В некотором смысле, Деннет обесценивает роль мысленных экспериментов в исследовании сознания. Он не отрицает их пользы, но считает, что они всего лишь мысленные эксперименты и не больше. “В философских экспериментах мысли солнце всегда сияет, батареи никогда не садятся, и актеры, и реквизит всегда выполняют точно то, что философские теории от них ожидают. Не бывает никаких неожиданностей для создателей экспериментов – только для их аудитории или тех, против кого они нацелены” [13]. Подлинное использование мысленных экспериментов всегда должно учитывать колоссальную сложность и многообразие неявных философских посылок, которые лежат в основе той или иной аргументации.

 

Примечания

1. Turing A. M. Computing Machinery and Intelligence. – Mind 59, 1950. – Р.433–460.

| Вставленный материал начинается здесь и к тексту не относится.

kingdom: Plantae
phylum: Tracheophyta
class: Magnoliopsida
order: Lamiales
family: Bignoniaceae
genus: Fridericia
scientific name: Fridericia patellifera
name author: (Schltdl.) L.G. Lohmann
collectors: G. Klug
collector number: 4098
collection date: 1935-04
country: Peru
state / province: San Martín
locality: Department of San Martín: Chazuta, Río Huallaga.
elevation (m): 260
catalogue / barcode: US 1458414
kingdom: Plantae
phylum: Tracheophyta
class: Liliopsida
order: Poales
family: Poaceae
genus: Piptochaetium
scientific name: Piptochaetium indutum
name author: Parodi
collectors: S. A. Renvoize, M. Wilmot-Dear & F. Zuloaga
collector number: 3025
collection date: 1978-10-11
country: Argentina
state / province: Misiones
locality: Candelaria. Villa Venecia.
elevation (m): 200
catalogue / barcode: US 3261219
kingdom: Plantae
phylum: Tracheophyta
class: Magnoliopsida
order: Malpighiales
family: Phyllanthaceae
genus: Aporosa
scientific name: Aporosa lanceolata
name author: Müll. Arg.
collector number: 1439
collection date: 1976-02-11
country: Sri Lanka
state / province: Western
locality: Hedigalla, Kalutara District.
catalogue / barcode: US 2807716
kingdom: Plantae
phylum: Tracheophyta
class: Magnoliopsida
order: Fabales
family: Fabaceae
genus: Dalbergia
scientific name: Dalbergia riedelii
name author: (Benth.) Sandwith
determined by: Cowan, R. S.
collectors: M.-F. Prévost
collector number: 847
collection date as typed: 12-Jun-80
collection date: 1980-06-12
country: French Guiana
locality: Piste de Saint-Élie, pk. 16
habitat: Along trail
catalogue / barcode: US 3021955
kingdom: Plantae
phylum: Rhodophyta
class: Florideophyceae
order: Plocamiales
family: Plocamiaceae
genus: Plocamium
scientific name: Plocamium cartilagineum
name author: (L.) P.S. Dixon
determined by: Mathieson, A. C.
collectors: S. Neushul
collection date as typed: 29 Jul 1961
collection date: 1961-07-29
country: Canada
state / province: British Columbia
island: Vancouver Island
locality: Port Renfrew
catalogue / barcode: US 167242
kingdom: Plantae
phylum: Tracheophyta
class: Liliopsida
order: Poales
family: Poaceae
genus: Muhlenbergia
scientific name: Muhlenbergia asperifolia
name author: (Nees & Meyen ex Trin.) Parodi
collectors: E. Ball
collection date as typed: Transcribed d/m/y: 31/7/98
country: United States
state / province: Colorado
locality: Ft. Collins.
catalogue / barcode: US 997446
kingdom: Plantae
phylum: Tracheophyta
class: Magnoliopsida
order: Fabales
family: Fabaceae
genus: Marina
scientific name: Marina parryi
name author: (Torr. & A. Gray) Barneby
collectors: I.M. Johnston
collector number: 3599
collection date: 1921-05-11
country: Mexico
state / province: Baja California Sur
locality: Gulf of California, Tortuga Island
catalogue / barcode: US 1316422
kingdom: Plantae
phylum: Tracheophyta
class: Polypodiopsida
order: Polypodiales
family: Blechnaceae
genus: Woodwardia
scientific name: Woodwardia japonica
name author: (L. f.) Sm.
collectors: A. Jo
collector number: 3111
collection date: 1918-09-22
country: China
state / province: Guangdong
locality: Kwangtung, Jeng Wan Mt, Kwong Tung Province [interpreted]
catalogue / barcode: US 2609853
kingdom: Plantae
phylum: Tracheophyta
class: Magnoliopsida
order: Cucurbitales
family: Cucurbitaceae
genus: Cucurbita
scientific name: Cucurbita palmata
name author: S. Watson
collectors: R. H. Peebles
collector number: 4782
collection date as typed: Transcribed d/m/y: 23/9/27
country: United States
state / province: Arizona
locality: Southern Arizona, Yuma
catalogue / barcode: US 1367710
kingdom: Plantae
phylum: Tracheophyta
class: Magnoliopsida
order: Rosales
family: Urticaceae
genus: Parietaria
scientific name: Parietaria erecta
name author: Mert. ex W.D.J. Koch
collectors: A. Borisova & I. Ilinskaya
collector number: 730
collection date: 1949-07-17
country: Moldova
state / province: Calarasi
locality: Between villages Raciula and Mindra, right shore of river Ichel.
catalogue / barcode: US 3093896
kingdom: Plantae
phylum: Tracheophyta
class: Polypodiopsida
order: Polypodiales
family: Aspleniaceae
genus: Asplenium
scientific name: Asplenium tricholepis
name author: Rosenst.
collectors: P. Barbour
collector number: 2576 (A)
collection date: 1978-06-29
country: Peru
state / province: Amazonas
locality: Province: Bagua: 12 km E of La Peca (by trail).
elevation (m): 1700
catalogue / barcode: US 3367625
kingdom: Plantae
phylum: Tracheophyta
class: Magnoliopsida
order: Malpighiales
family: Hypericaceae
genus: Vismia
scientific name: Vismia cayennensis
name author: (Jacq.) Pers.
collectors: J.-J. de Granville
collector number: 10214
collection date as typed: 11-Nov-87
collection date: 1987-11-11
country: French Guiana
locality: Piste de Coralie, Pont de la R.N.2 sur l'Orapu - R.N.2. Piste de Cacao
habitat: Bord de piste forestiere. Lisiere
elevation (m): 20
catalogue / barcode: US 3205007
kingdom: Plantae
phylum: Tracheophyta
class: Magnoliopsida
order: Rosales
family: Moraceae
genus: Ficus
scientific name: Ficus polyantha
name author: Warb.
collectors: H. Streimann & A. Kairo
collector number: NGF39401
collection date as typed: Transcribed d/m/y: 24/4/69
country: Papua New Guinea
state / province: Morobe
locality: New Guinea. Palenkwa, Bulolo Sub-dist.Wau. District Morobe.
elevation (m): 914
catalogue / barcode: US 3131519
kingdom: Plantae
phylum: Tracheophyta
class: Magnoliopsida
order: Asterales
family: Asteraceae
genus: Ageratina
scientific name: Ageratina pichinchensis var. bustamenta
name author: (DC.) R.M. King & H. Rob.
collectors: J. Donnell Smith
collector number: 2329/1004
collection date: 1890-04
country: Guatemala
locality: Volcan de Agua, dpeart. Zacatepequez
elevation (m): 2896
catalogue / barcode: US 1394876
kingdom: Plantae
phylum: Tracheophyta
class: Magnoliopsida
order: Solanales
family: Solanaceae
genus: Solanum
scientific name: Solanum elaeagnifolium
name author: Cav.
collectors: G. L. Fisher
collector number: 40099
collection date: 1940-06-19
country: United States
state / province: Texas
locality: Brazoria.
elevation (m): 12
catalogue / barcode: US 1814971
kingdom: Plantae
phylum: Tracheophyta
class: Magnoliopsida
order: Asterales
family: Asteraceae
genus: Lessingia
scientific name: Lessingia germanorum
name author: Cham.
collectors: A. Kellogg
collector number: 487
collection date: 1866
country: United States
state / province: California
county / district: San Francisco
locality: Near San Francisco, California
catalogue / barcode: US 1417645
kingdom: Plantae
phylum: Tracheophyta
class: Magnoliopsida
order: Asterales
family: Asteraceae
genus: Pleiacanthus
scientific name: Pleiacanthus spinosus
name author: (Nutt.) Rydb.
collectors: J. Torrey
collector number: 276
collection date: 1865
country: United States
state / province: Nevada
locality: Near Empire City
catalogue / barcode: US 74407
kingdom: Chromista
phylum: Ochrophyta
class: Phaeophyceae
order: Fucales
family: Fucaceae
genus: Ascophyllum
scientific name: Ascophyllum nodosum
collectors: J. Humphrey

2. Block N. The Mind as the Software of the Brain. – N.Y.: New York University Press, 1997.

3. Там же.

4. Там же.

5. Searle J. Minds, Brains, and Science. – Penguin Books, 1984. – Р.33.

6. Цит. по: Casti J.L. Paradigms Lost. – N.Y., Avon Books, 1990. – Р.266.

7. Searle J. Minds, Brains, and Programs. Behavioral and Brain Sciences 3, 1980. – Р.417–424.

8. Dennett D.C. Consciousness Explained, Boston: Little, Brown, 435–436.

9. Там же. – С.432–433.

10. McGinn C. The Problem of Consciousness. – Oxford: Blackwell, 1990. – Р.102–103.

11. Searle J. Minds, Brains, and Programs. – Р.422–424.

12. Цит. по: Уолдроп М. Может ли компьютер думать. – Диалог США, 49, 1991. – С.14.

13. Dennett D.C. Cog as a Thought Experiment. – Robotics and Autonomous Systems,12, 1995.